Gerran briefly felt like vomiting. “I can’t even think of an oath foul enough for that,” he said instead.
“Me, either. I’m truly grateful that you’ll take her in.”
Gerran made a noncommittal noise. He was beginning to realize, he felt, what lordship truly meant, but not in a way that he could put into words.
Prince Dar and Calonderiel listened carefully to what little Gerran and Salamander had learned from Sharak. A little, as Dar remarked, was better than naught.
“Just so,” Salamander said. “Cal, I have a question for you. There must have been two lots of Deverry people in the camp. The slave women we know about. But there had to be others, ones that worshiped Alshandra, and they doubtless came willingly when the Horsekin appeared. Some of them would be branded on their face from last summer’s arrests.”
“That’s odd,” Cal said. “I’ve no idea what happened to them. Dar, did anyone report to you?”
“No one,” Dar said. “Some of the Deverry men might know.”
“I’ll ask around,” Salamander said. “For now, though, I think I’d best escort Gerran here back to his camp. Gerro, you look like you’re going to fall over.”
“It’s just a—” Gerran said. “Well, mayhap it’s not just a bruise. Ye gods, that chirurgeon! I swear he made it hurt worse.”
“I didn’t like the look of him myself,” Salamander said. “Well, we’ll be heading back to Cengarn on the morrow.”
On the morrow morning Gwerbret Ridvar reprovisioned the fortguard and left twenty more men to reinforce it as well. The rest of the warbands assembled out in the road, while the two princes and the gwerbret stood beside their horses and conferred. Gerran and Mirryn led their horses up to the princes, while their men trailed after them out of habit. Gerran noticed that Canna, the baby, and her younger daughter were riding Salamander’s horse, while Salamander walked, leading it.
When Gerran started to kneel, the Deverry prince waved him up.
“A question, Lord Gerran?” Voran said.
“Just that, Your Highness,” Gerran said. “I’m still wondering if we should chase the Horsekin right now, while they’re at hand. They’ve fled north, but I’ll wager they leave a trail we can follow.”
“And I still counsel against it,” Prince Daralanteriel said. “Who knows if your prisoner told us the whole truth?
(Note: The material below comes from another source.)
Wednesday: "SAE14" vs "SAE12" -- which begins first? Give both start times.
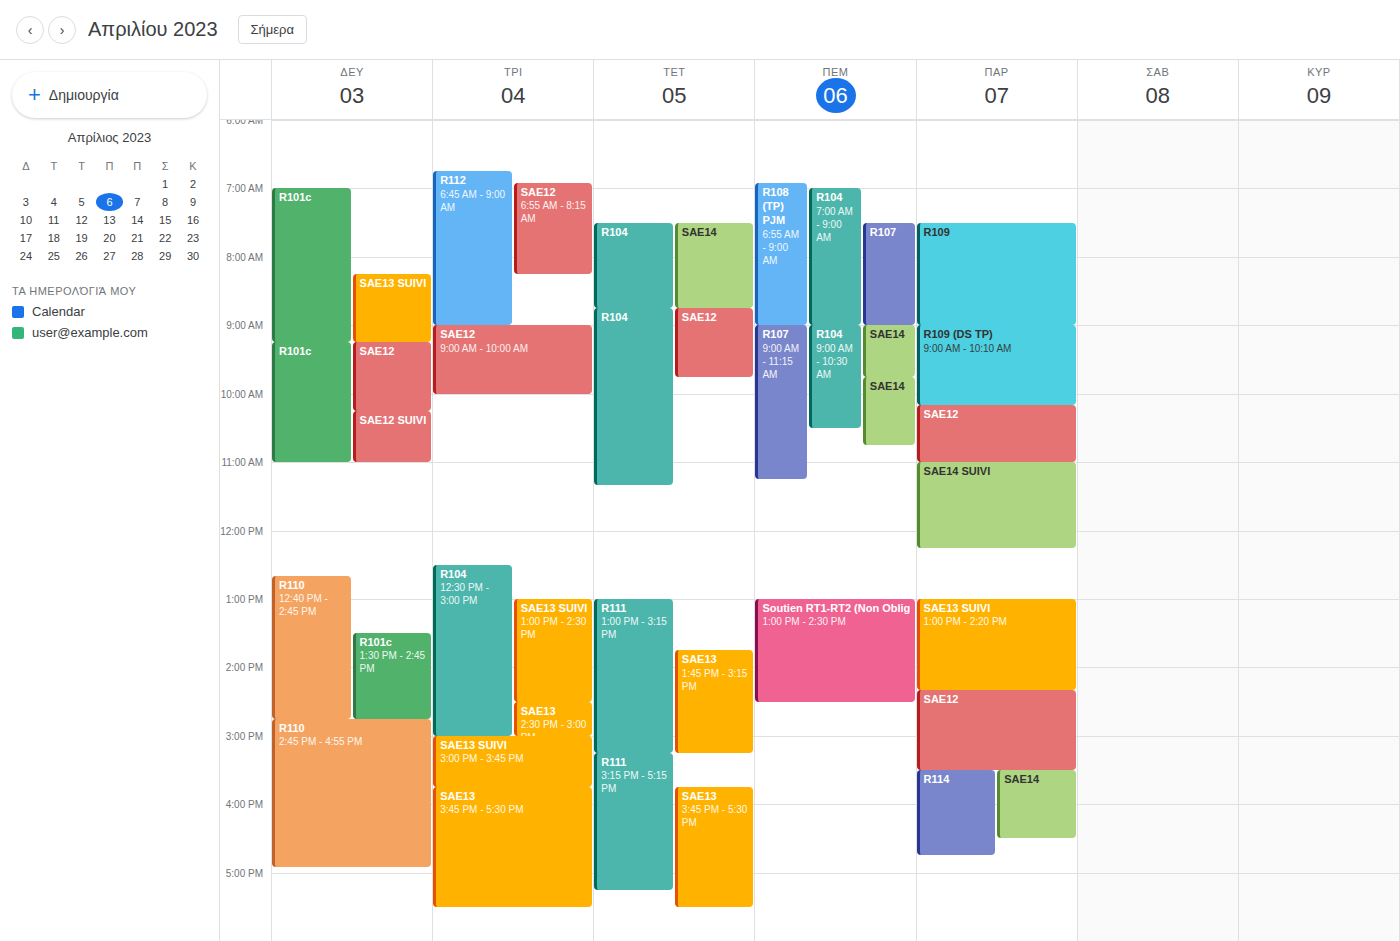
"SAE14" 7:30 AM; "SAE12" 8:45 AM.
For that matter, who knows how well he and Salamander understood each other? It’s likely there’s a second scout force holed up somewhere near at hand. This lot was a long way from home to be traveling on their own.”
“Now that’s true spoken, Your Highness,” Gerran said. “But what if they’re heading for the Boar dun? They can be reprovisioned there at the very least.”
“That’s a very good point, Falcon,” Voran put in.
“The decision’s the gwerbret’s to make, of course.” Dar made a show of addressing this comment to Gerran alone. “It’s his rhan, after all.”